Originally issued two years ago with a coupon of 2.10 per cent, it now yields below 1.2 per cent – hardly generous, yet considerably more appealing than the negative yield on the five-year notes issued at the same time.
Austria has been the innovator in long-term debt issues but other EU countries have also issued ‘century bonds’, albeit in private placements.
Other organisations have also issued them, such as the University of Oxford and the Wellcome Trust.
So why hasn’t the UK taken advantage of the ultra-low-yield environment?
No UK government or agency, in our long history of government debt finance, has been given the chance to raise long-term debt at such low rates.
Opportunities like this do not come around often and this one is very stark.
Put bluntly, if the UK government cannot earn a better return than 1.5 per cent on its spending over the longer term, it is not doing its job well.
Just think of the great infrastructure projects, health investment and educational advancements that could be supported – to say nothing about starting to address unfunded public sector pensions.
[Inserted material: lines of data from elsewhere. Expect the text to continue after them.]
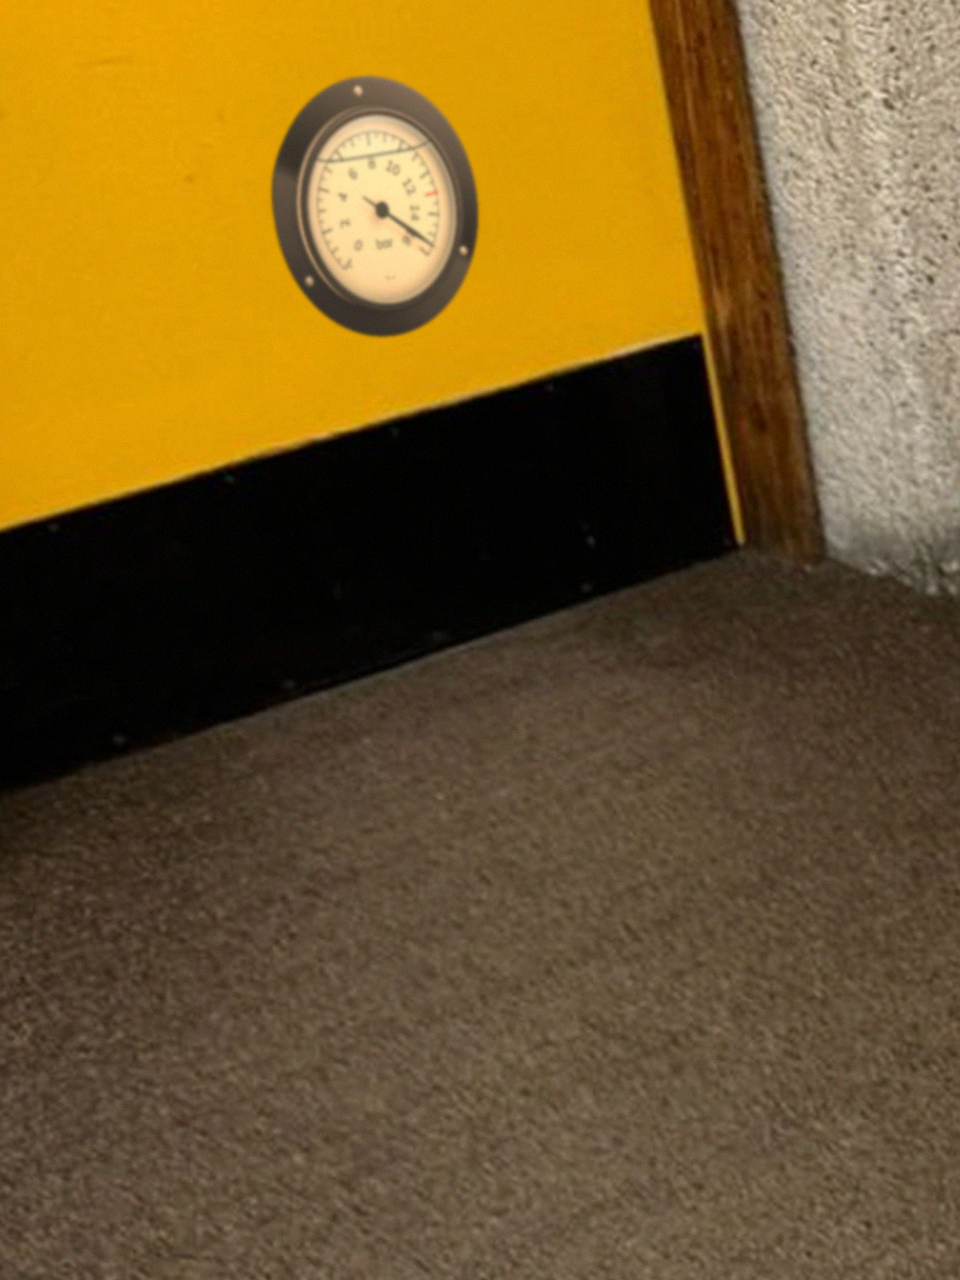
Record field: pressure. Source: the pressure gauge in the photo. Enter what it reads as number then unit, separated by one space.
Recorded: 15.5 bar
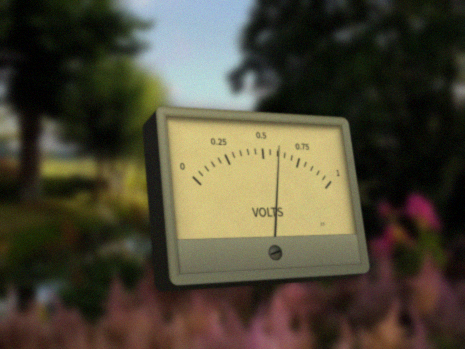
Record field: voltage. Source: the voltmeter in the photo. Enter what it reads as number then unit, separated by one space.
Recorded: 0.6 V
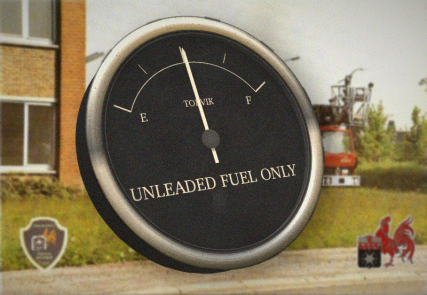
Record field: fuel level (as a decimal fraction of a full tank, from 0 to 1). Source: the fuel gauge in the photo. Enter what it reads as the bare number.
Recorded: 0.5
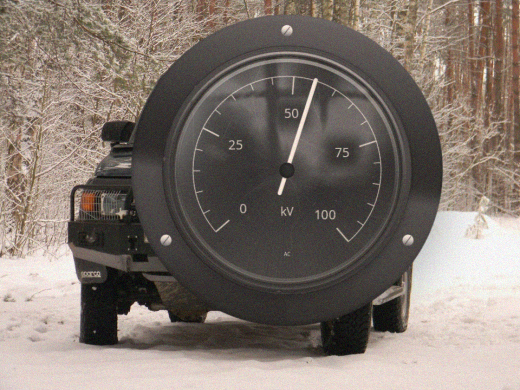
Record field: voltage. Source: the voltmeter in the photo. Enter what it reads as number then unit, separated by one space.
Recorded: 55 kV
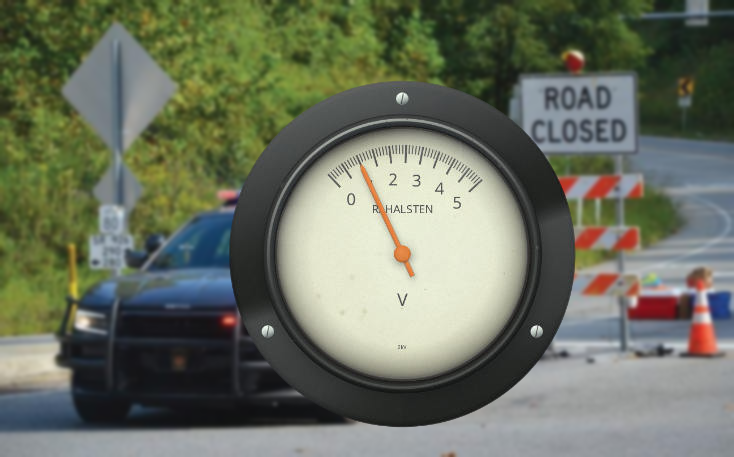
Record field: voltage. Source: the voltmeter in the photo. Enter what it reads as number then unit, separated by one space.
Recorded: 1 V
Perhaps the explanation is lack of demand from pension funds, which have no need to match liabilities out to 2119.
And there is no significant duration benefit in buying 100-year gilts, rather than their 50-year equivalents.
Yet the same reasoning must apply to Austria, albeit the positive yield of its 2117 bond is obviously more attractive than negative short rates.
The UK Debt Management Office is an executive agency of the Treasury.
Part of its remit is the obligation to minimise financing costs for the UK taxpayer over the long term, taking account of risk.
In a world of low interest rates, ultra-long-dated UK government debt would find a ready market from both active and passive investors.
You might imagine that the Treasury would be capable of similar long-term planning to Austria, Oxford University and the Wellcome Trust; however, in practice, it seems that its time horizons are more aligned with shorter-term government spending policies.
This is a real challenge: the focus seems to be on managing for the short term without standing back and thinking of the fantastic opportunity available.
One of the criticisms in relation to the North Sea oil bonanza was that the UK did not take the opportunity to set up a wealth fund that could have generated massive benefits for the country over the past 40 years.
Today, is anyone asking: why not issue long-term debt and create such a vehicle?
There may be sound reasons not to do this – but let’s have a debate and not be confined to the same old way of thinking.